Coriander seed - a versatile spice for your beer

When we think of beer, we envision a beverage with malt, hops and water. But did you know that there's a secret ingredient that has been enhancing beer for centuries? Enter coriander seed - a humble fragrant spice offering a refreshing twist to beer.
Using coriander seed might seem trendy, but it has a history that dates back to ancient civilizations. The Egyptians and Greeks were among the first to use it in their brewing practices, recognizing its aromatic and preservative properties. As beer spread across the globe, coriander found its way into various traditional beer styles, particularly in Belgium and Germany.
Coriander seed exhibits a citrusy flavour, accompanied by a hint of earthiness and a subtle spiciness. This unique combination complements the malt sweetness and hop bitterness. 

The Coriander Classic

Often associated with freshness, coriander seed is a popular choice for summer beers. Belgian Witbier is of course the most famous example. This wheat beer is characterized by its pale colour, cloudy appearance, and refreshing qualities. Coriander, along with bitter orange peel, is a fundamental ingredient in the recipe.
It brings a zesty character to the beer, elevating its taste. When combined with the fruity esters produced by Belgian yeast strains, the coriander seed imparts an enticing and exotic complexity.

Interesting complexity

While Witbier is the most famous example, the versatile spice has found its way into other styles as well. Some brewers experiment with coriander in Pale Ales, Saisons, and even sour beers, demonstrating that coriander can enrich any beer.
In hop-forward beers like IPA, coriander seed can create an intriguing contrast. It enhances the citrusy hop notes and provides an interesting complexity to the overall flavour. In darker styles like Stout, it can contribute a delicate herbal element, balancing the richness of roasted malts.
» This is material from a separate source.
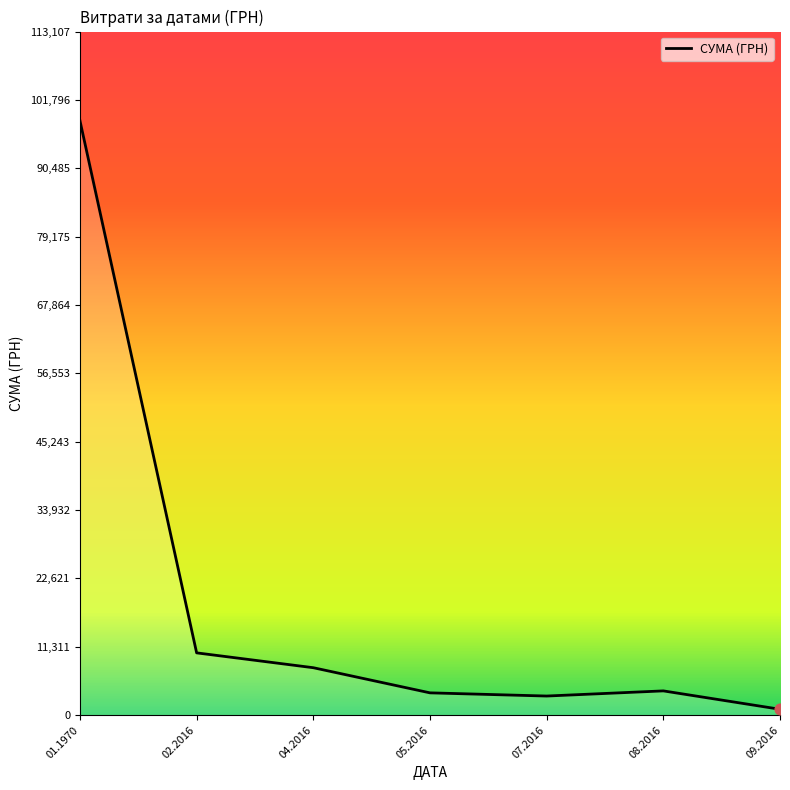

Approximately how many times larger is the value at 01.1970 compared to 04.2016?

12.5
Brewing with coriander seed

If you're considering brewing with coriander seed, here are a few tips. First of all, take in mind that the spice is quite potent. A little goes a long way, so start with a small amount and adjust to taste. It's all about finding the balance that appeals to your preferences.
To extract the best flavours, add the coriander seed in the last few minutes of the boil or during fermentation. Don't be afraid to experiment a little. That’s the fun part, right?